The elements that can be gathered from the saisie-contrefaçon can be useful for proving both the existence of the alleged infringement (for example by taking samples of the infringing products) and the extent thereof (in particular by making copies of accounting documents of the person accused of infringement, which make it possible to assess the infringing sales and the economic damage suffered by the holder of the infringed intellectual property right).

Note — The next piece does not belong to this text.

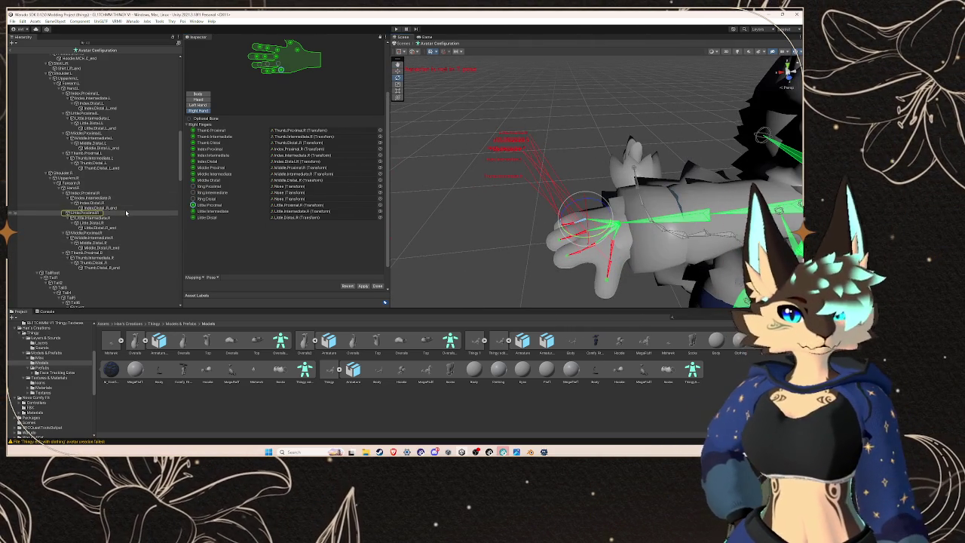
click(301, 204)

== Evidence of the infringement of intellectual property rights ==

Since French Act No. 2007-1544 of 29 October 2007, a saisie-contrefaçon may be performed for all intellectual property rights (see French Intellectual Property Code, Art. L. 332-1 - copyright and related rights, Art. L. 332-4 – software and databases, Art. L.°343-1 –sui generis right of the producer of databases, Art. L. 615-5 – patents, Art. L. 521-4 – designs, Art. L. 622-7 – topographies of semiconductor products, Art. L. 623-27-1 – plant variety rights, Art. L. 716-7 – trademarks, Art. L. 722-4 – geographical designations). Yet the saisie-contrefaçon is not subject to a single unified legal regime. The French Intellectual Property Code contains, for every intellectual property right, an article that specifically applies to the saisie-contrefaçon. While the saisie-contrefaçon regime, thus spread between so many different articles and different rights, is very homogeneous in the field of industrial property, it is quite different and much less homogeneous in the field of literary and artistic property.

== France – Background ==

The saisie-contrefaçon was introduced into French law by the Decree of 19–24 July 1793, which is the first general text concerning the rights of authors of intellectual works, for the protection of the right of reproduction (it was not applicable in the case of a violation of a performance right). At that time, only police commissioners and Justices of the Peace (the predecessors of instance court judges) were entitled to carry out a saisie-contrefaçon. The saisie-contrefaçon was conceived more as a type of protective measure (and was characterised as such by previous laws) than as a probative measure. The saisie-contrefaçon therefore had a monitoring and even criminal and protective nature, certain traits of which have remained in practice (for example, deposit of the seized objects at the court clerk’s office). The remarkable effectiveness of the saisie-contrefaçon led to its progressive extension – recently through French Act No. 2007-1544 of 29 October 2007 – to all intellectual property rights, its criminal and protective nature correspondingly tending to diminish in favour of a probative nature. Today, the saisie-contrefaçon has an exclusively probative nature, except in the field of copyright and related rights where, for the historical reasons set out above, it has also retained its protective nature.

== Europe ==

Prior to Directive No. 2004/48/EC, the saisie-contrefaçon was only known as such in France and in Belgium (where it was rather referred to a "saisie-description" (descriptive seizure)). Certain countries employed measures that could have a relatively similar practical effect (Italy, Spain, or even the United Kingdom with the Anton Piller orders). However, other countries had no specific probative measure in the field of infringement, which was a serious obstacle to the enforcement of intellectual property rights. The saisie-contrefaçon is a probative measure now intended to exist in all the member states of the European Union as a result of Directive No. 2004/48/EC. The Community legislator took as a basis the French saisie-contrefaçon as well as the Anton Piller orders in the United Kingdom to require the Member States to introduce into their legislation prompt and effective "measures for preserving evidence", and in particular to make it possible to obtain, upon request, "the detailed description, with or without the taking of samples, or the physical seizure of the infringing goods, and, in appropriate cases, the materials and implements used in the production and/or distribution of these goods and the documents relating thereto" (Dir. No. 2004/48, Art. 7).